# Thinking about taking up MMA



## DeepLife (Jul 1, 2007)

I am a female with a 4 Dan in Ninjutsu and I want to start training in MMA. Do I need any extra training or do you think Ninjutsu is enough?


----------



## Brian R. VanCise (Jul 1, 2007)

Well if you are interested in MMA then I would suggest that you at least try it.  You will find it significantly different than your training in the X-Kans.


----------



## Andrew Green (Jul 1, 2007)

You generally don't need any training to join a MMA club


----------



## Tez3 (Jul 1, 2007)

You will as Brian says find MMA very different but it's great fun! Another woman in MMA would be pretty cool too. Are you looking to compete or just train? 

I've trained MMA now for over 6 years, I'd love to compete but am considered too old. I have a lot of female friends who do though including a couple who compete professionally, one of who fights in Bodog.


----------



## slideyfoot (Jul 4, 2007)

DeepLife said:


> I am a female with a 4 Dan in Ninjutsu and I want to start training in MMA. Do I need any extra training or do you think Ninjutsu is enough?

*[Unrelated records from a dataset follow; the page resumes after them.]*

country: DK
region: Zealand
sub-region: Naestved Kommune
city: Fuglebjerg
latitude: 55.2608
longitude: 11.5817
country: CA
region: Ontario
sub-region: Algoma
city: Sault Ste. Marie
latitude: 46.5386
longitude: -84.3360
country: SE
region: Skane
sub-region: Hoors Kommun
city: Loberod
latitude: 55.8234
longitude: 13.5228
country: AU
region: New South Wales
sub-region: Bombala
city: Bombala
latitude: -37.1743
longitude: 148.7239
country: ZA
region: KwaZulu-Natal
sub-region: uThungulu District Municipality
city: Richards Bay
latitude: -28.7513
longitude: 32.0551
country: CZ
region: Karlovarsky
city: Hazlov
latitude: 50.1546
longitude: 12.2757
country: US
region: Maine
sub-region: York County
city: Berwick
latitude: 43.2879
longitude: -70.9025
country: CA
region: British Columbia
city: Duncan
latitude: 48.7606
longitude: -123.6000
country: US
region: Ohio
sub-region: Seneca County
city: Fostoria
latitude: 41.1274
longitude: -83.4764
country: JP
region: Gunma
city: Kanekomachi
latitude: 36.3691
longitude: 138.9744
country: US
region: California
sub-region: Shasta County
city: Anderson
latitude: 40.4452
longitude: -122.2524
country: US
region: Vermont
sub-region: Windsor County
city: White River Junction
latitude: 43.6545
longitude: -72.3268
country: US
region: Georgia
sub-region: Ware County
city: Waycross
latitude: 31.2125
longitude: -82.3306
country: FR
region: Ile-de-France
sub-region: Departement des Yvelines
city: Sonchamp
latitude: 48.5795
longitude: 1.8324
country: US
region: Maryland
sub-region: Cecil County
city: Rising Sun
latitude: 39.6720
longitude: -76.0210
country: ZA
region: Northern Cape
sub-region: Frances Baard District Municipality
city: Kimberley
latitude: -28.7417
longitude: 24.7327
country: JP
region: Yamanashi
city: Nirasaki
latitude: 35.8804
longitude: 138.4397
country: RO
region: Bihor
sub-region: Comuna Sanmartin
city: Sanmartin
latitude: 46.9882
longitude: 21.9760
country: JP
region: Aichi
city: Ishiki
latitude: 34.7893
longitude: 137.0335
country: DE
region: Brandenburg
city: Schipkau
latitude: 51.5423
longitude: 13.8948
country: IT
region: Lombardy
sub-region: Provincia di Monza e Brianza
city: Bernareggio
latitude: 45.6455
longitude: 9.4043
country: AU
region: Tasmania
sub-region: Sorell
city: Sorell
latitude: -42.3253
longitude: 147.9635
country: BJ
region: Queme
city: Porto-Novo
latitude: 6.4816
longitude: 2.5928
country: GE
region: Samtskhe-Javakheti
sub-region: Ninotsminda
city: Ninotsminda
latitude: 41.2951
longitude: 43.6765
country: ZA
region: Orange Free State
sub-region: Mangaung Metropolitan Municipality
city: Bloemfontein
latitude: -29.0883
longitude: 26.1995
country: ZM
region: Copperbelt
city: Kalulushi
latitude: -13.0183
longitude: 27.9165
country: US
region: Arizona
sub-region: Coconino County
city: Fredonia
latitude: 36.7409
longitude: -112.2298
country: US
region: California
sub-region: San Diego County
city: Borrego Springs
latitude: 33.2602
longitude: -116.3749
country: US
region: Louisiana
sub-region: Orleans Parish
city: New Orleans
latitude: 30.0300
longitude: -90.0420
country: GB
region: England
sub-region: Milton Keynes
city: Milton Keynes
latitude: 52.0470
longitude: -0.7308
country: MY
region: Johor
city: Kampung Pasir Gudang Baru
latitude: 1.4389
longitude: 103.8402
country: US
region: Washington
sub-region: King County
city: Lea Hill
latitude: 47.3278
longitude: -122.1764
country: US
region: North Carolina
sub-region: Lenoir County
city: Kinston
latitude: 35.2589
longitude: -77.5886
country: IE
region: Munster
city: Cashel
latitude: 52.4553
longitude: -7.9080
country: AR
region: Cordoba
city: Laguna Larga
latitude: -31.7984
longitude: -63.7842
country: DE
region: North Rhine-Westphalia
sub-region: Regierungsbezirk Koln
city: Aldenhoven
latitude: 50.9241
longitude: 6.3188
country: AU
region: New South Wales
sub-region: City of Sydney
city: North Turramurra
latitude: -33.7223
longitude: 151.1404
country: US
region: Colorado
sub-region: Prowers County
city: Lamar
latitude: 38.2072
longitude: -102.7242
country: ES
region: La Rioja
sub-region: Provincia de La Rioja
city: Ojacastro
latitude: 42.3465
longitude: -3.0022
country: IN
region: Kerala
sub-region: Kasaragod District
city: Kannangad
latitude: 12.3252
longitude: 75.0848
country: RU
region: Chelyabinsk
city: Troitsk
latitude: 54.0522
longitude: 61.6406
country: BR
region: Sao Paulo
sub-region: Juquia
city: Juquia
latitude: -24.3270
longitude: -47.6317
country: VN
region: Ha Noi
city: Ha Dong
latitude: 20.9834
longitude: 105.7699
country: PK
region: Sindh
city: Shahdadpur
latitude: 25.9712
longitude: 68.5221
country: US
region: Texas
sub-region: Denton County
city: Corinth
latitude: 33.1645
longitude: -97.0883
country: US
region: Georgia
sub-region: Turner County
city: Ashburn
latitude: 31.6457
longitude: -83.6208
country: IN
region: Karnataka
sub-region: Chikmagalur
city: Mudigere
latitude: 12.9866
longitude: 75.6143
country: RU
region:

Strength, skill and fitness will all improve through regular training (presumably your ninjutsu will have helped your fitness to some degree, but even if you'd done no training before at all, there would still be no need to hold off on starting). Attempting to improve all of those outside of class is no bad thing, but shouldn't prevent you from beginning a martial art: if you get into the mindset that you require certain preparation before getting down to class, you may never start. So if that is at all causing you to hesitate, I'd advise you to instead jump straight in.


----------